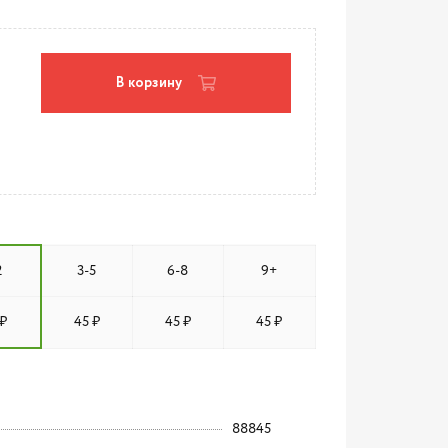
В корзину
2
3-5
6-8
9+
₽
45 ₽
45 ₽
45 ₽
88845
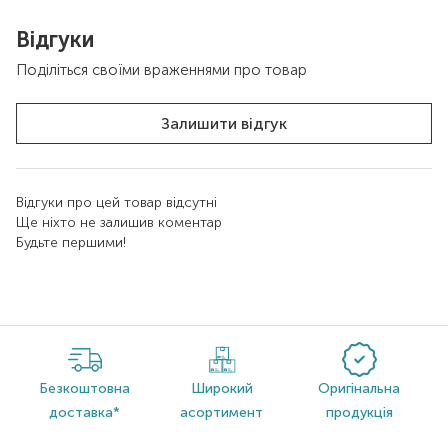
Відгуки
Поділіться своїми враженнями про товар
Залишити відгук
Відгуки про цей товар відсутні
Ще ніхто не залишив коментар
Будьте першими!
Безкоштовна
Широкий
Оригінальна
доставка*
асортимент
продукція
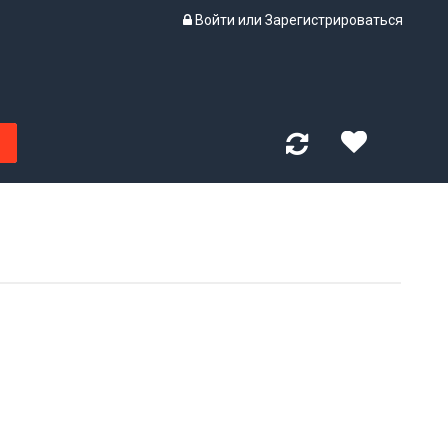
Войти
или
Зарегистрироваться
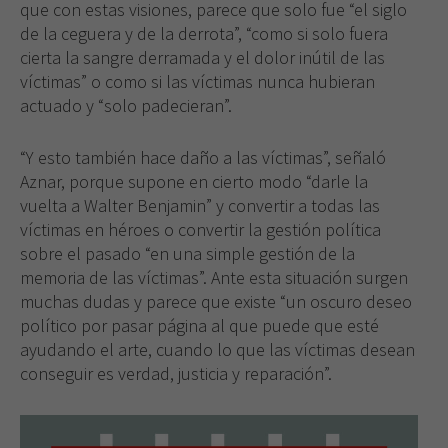
que con estas visiones, parece que solo fue “el siglo
visita. Si
de la ceguera y de la derrota”, “como si solo fuera
rechaza estas
cookies,
cierta la sangre derramada y el dolor inútil de las
algunas
víctimas” o como si las víctimas nunca hubieran
funcionalidades
actuado y “solo padecieran”.
desaparecerán
de la web.
“Y esto también hace daño a las víctimas”, señaló
Aznar, porque supone en cierto modo “darle la
vuelta a Walter Benjamin” y convertir a todas las
víctimas en héroes o convertir la gestión política
sobre el pasado “en una simple gestión de la
memoria de las víctimas”. Ante esta situación surgen
muchas dudas y parece que existe “un oscuro deseo
político por pasar página al que puede que esté
ayudando el arte, cuando lo que las víctimas desean
conseguir es verdad, justicia y reparación”.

Description of the task: Print the lines above from the one with "rechaza estas" through the one with "vuelta a Walter", both included, exactly as written and nothing more.

Task answer:
rechaza estas
cookies,
cierta la sangre derramada y el dolor inútil de las
algunas
víctimas” o como si las víctimas nunca hubieran
funcionalidades
actuado y “solo padecieran”.
desaparecerán
de la web.
“Y esto también hace daño a las víctimas”, señaló
Aznar, porque supone en cierto modo “darle la
vuelta a Walter Benjamin” y convertir a todas las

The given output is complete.